Raising interest rates by the Federal Reserve is negative for bonds, because raising interest rates will cause bond interest rates to rise. In the past, the yield of old bonds will be lower than that of newly issued bonds, which will cause a bear market for bonds. However, bond income will be Interest rates are determined by bond prices, and bond interest rates are inversely related to bond prices, so even if bonds are in a bear market, investors can still get part of the income.
The Federal Reserve, the full name of the U.S. Federal Reserve System, is the institution that formulates monetary policy in the United States. Like our country’s central bank, its responsibilities are to maintain reasonable regional inflation levels and stabilize financial markets, that is, to tighten when inflation occurs. monetary policy, such as raising interest rates, and in times of deflation, adopting loose monetary policies, such as cutting interest rates.

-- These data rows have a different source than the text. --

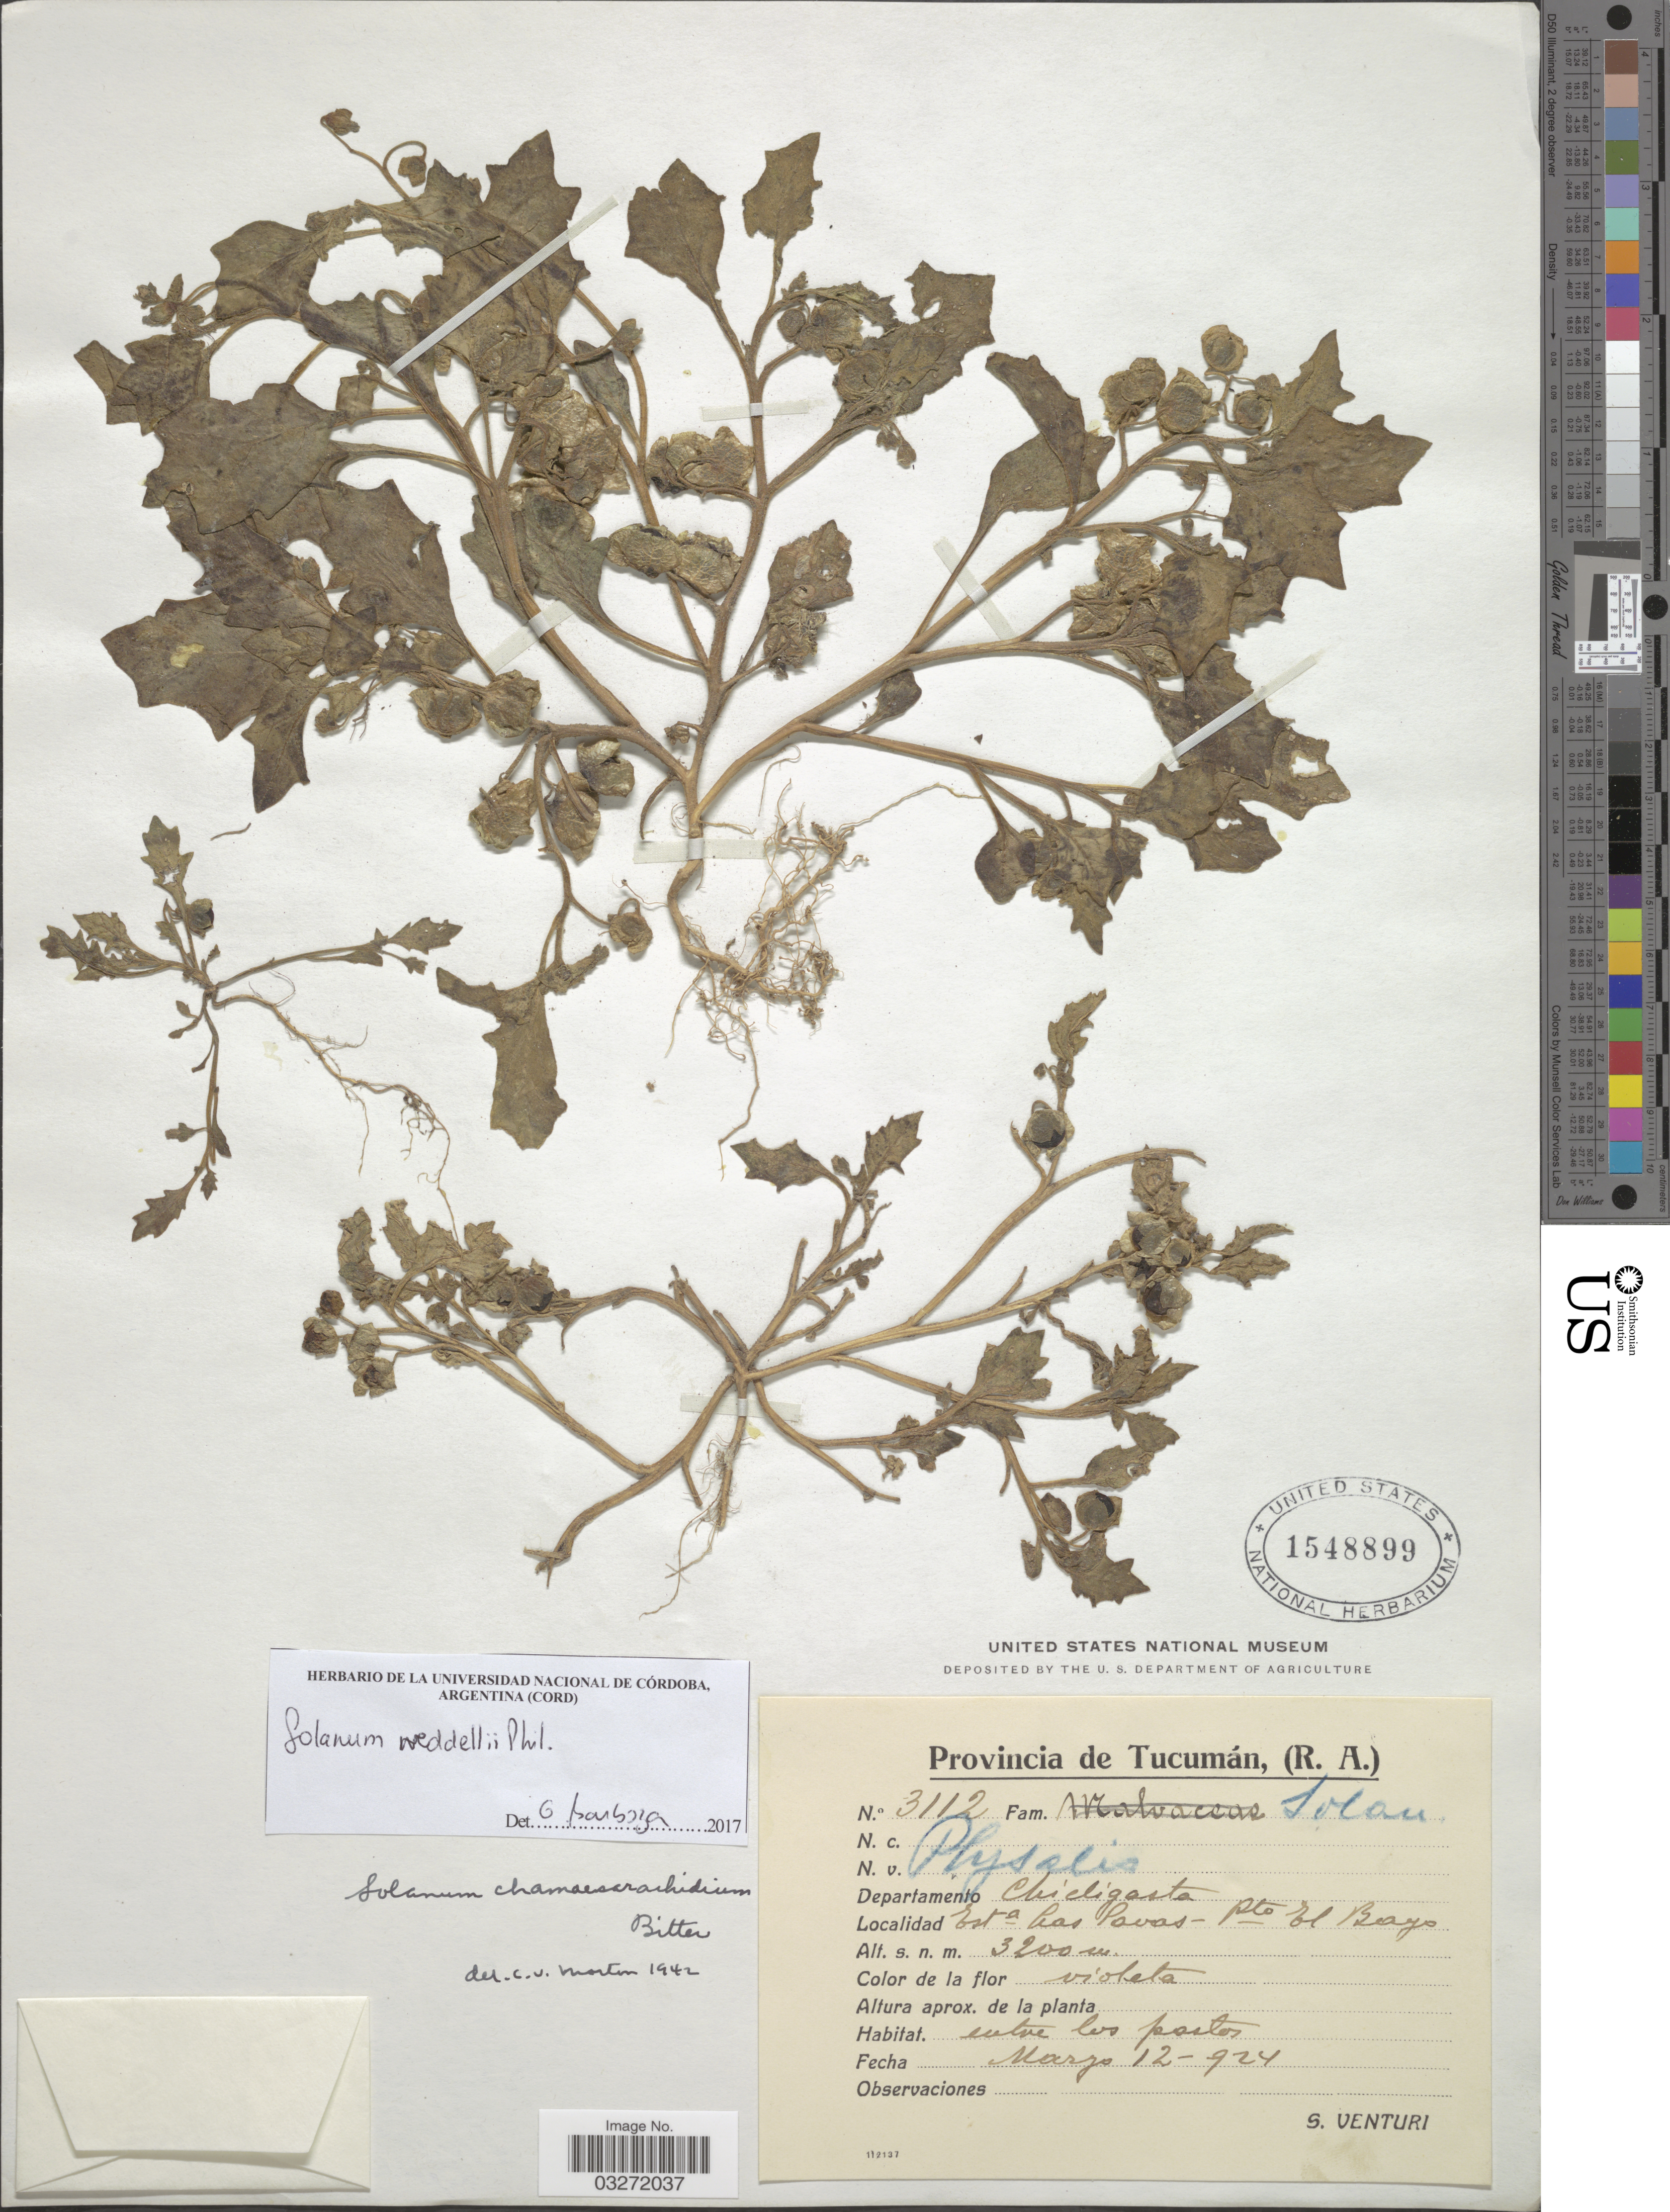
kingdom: Plantae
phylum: Tracheophyta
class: Magnoliopsida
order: Solanales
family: Solanaceae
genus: Solanum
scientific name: Solanum weddellii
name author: Phil.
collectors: S. Venturi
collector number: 3112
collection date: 1924-03-12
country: Argentina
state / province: Tucuman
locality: Provincia de Tucumán, (R.A.). Departamento Chicligasta. Esta Las Pavas Pto El Bayo.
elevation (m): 3200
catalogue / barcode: US 1548899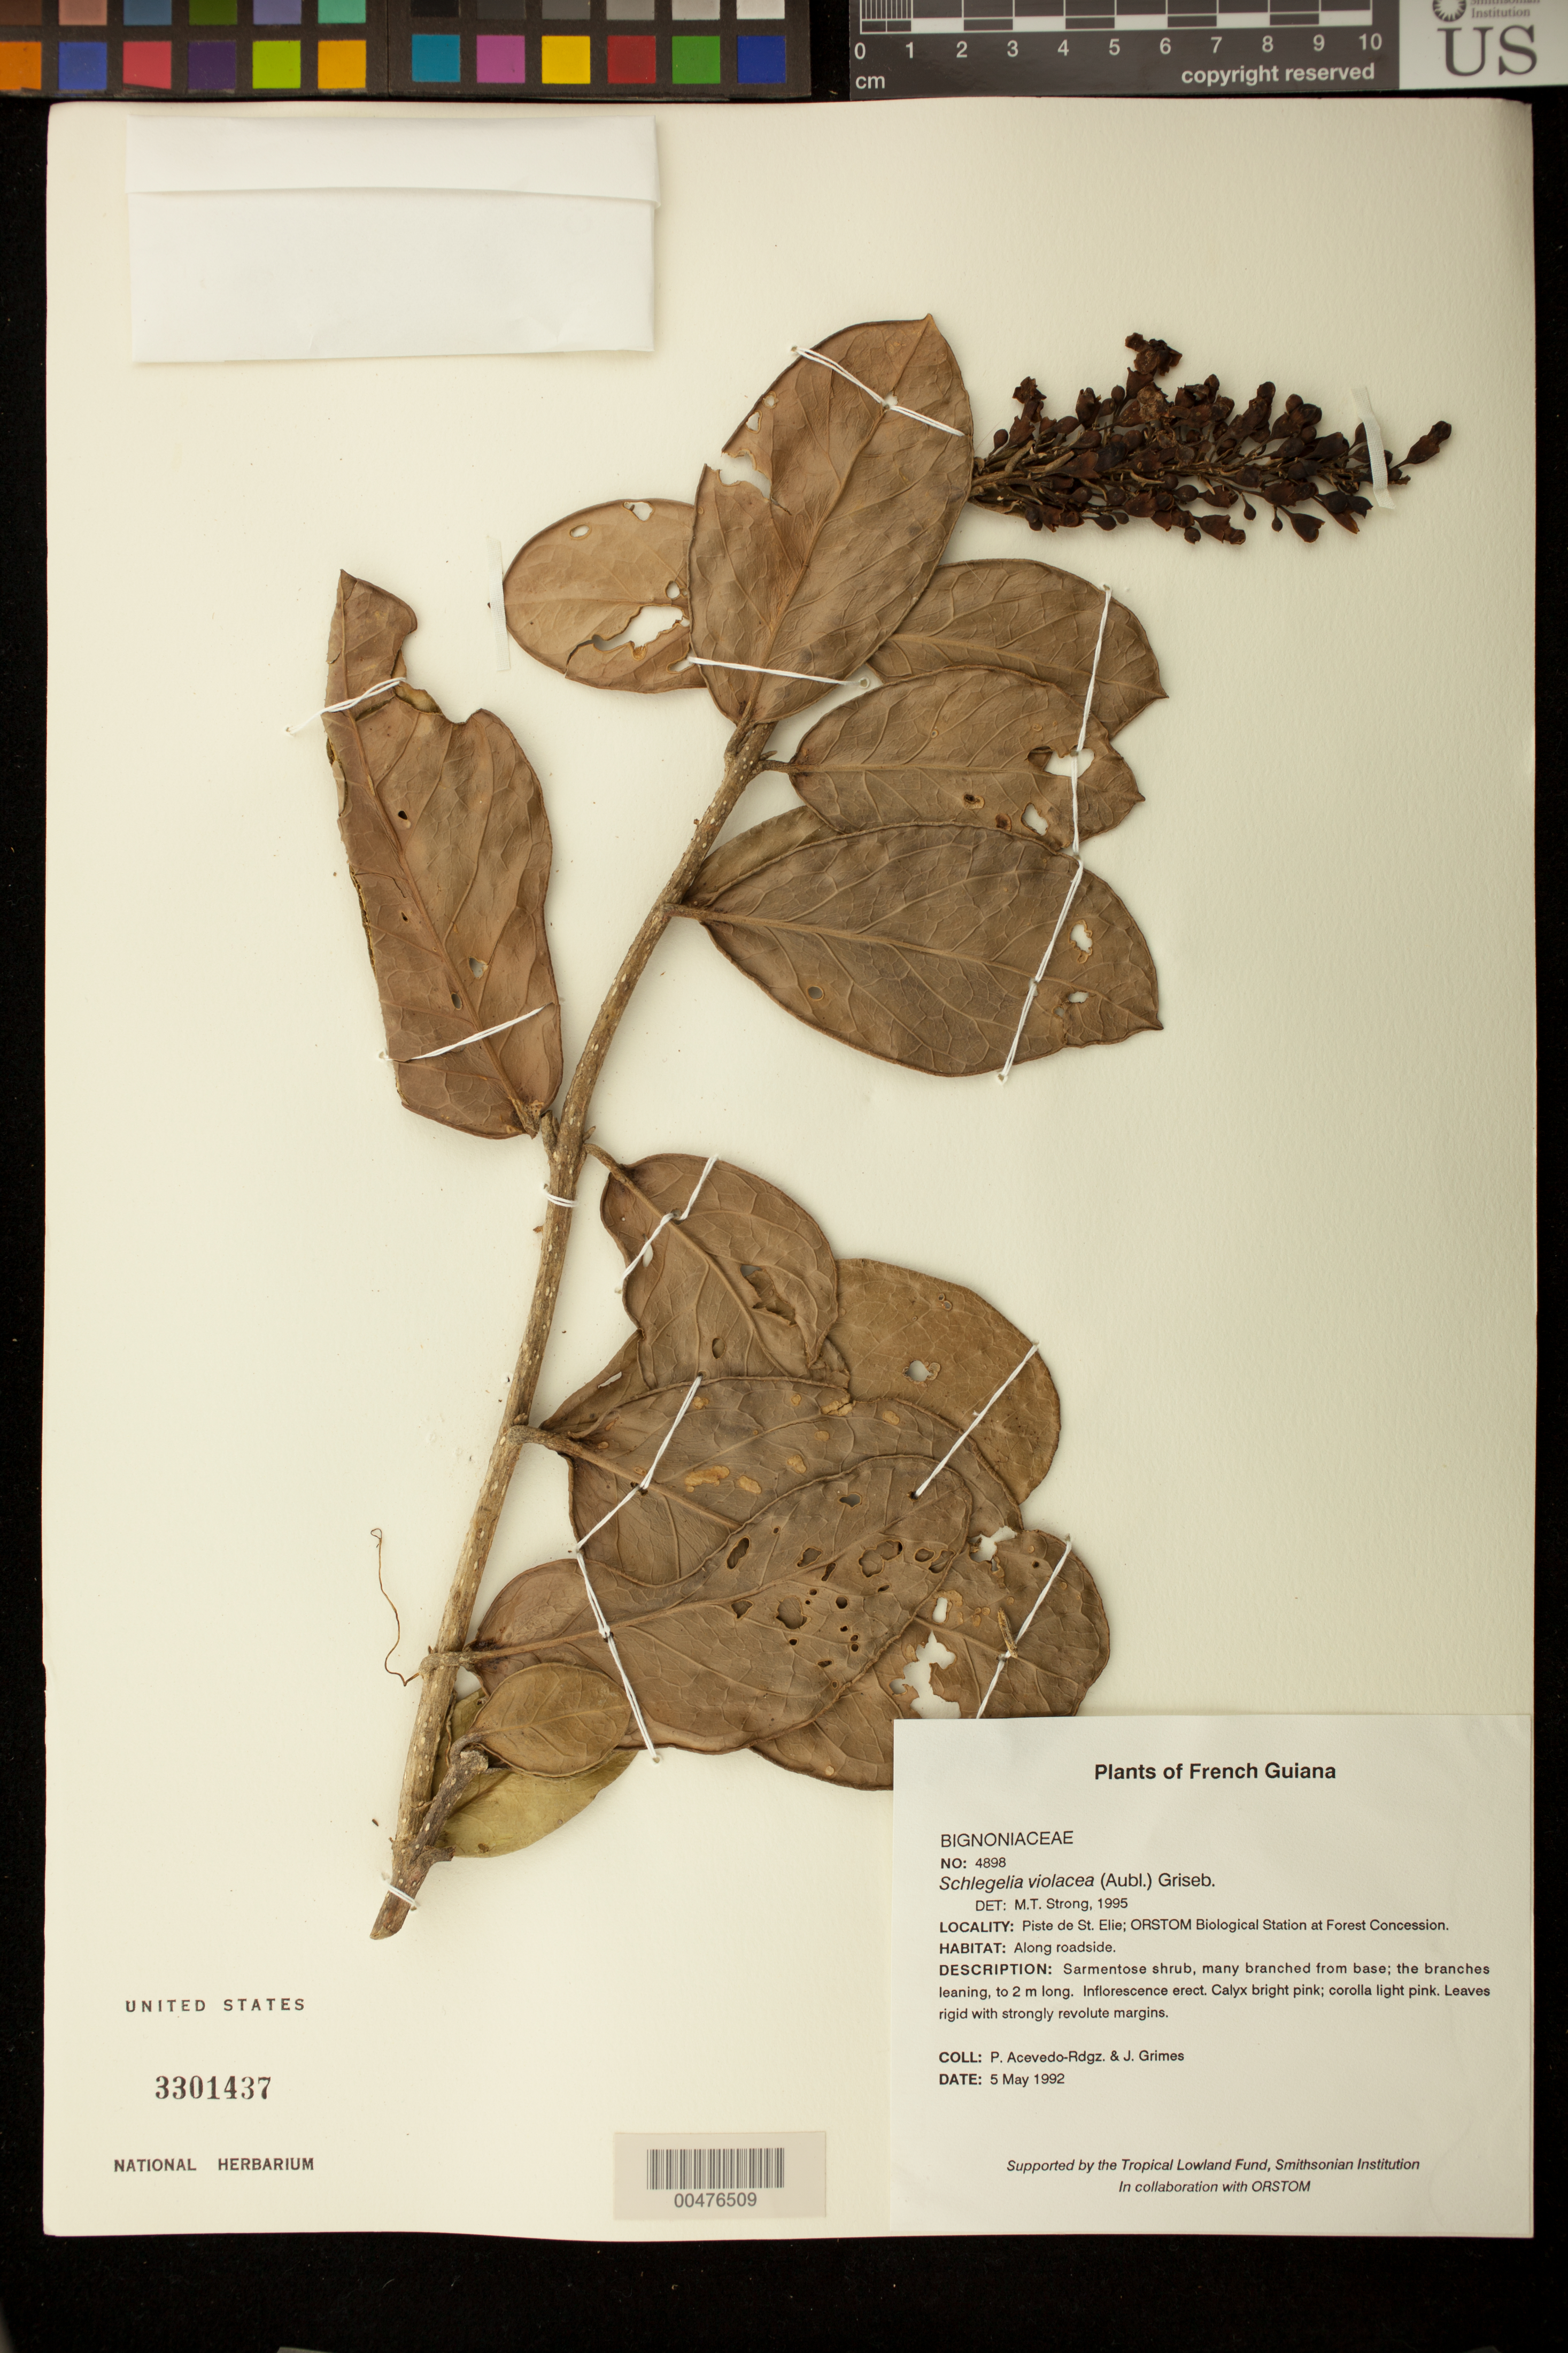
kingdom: Plantae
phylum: Tracheophyta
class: Magnoliopsida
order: Lamiales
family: Schlegeliaceae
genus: Schlegelia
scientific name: Schlegelia violacea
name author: (Aubl.) Griseb.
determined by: Strong, M. T., (US), Smithsonian Institution - National Museum of Natural History (UNITED STATES)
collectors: P. Acevedo-Rodr. & J. Grimes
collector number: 4898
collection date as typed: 05 May 1992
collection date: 1992-05-05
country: French Guiana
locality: Piste de St. Elie; ORSTOM Biological Station at Forest Concession.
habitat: Along roadside.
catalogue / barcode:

Corporate bonds refer to loan certificates issued by joint-stock companies for additional capital within a certain period of time (such as 10 years or 20 years). For the holder, it is just a certificate providing a loan to the company, and it reflects only an ordinary creditor-debt relationship. Although the holder has no right to participate in the management activities of the joint-stock company, he can charge fixed interest from the company every year according to the provisions of the coupon, and the order of interest collection must be before the shareholder dividends. The principal can also be recovered first when the joint-stock company goes bankrupt and liquidates. Corporate bonds have longer maturities, usually more than 10 years. Once the bonds mature, the joint-stock company must repay the principal and redeem the bonds.
Basic concepts:
The Commercial Press's "English-Chinese Securities Investment Dictionary" explains: corporate bond English: corporate bond. Also: corporate debt. An instrument used by a private or public company to borrow debt. Securities issued by a company in accordance with legal procedures and with an agreement to repay principal and interest within a certain period of time.
Basic overview:
The concept of corporate bonds is basically defined in textbooks as follows: “Corporate bonds are issued by a company in accordance with legal procedures and agree to repay principal and interest within a certain period of time. securities". At the same time, it is further explained that it shows the creditor-debt relationship between the company that issues bonds and bond investors. The holders of corporate bonds are the creditors of the company, not the owners of the company, which is the biggest difference from stock holders. , the bond holders have the right to obtain interest from the company and recover the principal upon maturity according to the agreed conditions. The interest obtained has priority over shareholder dividends. When the company goes bankrupt and liquidates, it also has the right to recover the principal before the shareholders. However, bond holders cannot participate in the company's operations, management and other activities.
The above statement is undoubtedly correct in its definition and explanation of "corporate bonds". However, if you want to truly understand the concept of corporate bonds theoretically, you must also conduct the following analysis:
Essence:
First of all, as a "security", corporate bonds are not ordinary Items or commodities, but "legal documents that prove economic rights and interests." "Securities" is a collective term for various types of creditor's rights and property ownership certificates that can obtain a certain amount of income. It is a certificate used to prove that the security holder owns and obtains corresponding rights and interests.
Secondly, corporate bonds are "marketable securities", which reflect and represent a certain economic value, have broad social acceptance, and can generally be transferred as a circulating financial instrument. Therefore, in this sense, "marketable securities" are a kind of ownership certificate, which generally must indicate the face amount, proving that the holder has the right to obtain a certain amount of income on a regular basis, and can be freely transferred and bought and sold. It has no value in itself, but It represents a certain amount of property rights. Holders can directly obtain a certain amount of commodities, currency, interest, dividends and other income. Because such securities can be bought, sold and circulated in the securities market, they objectively have a trading price.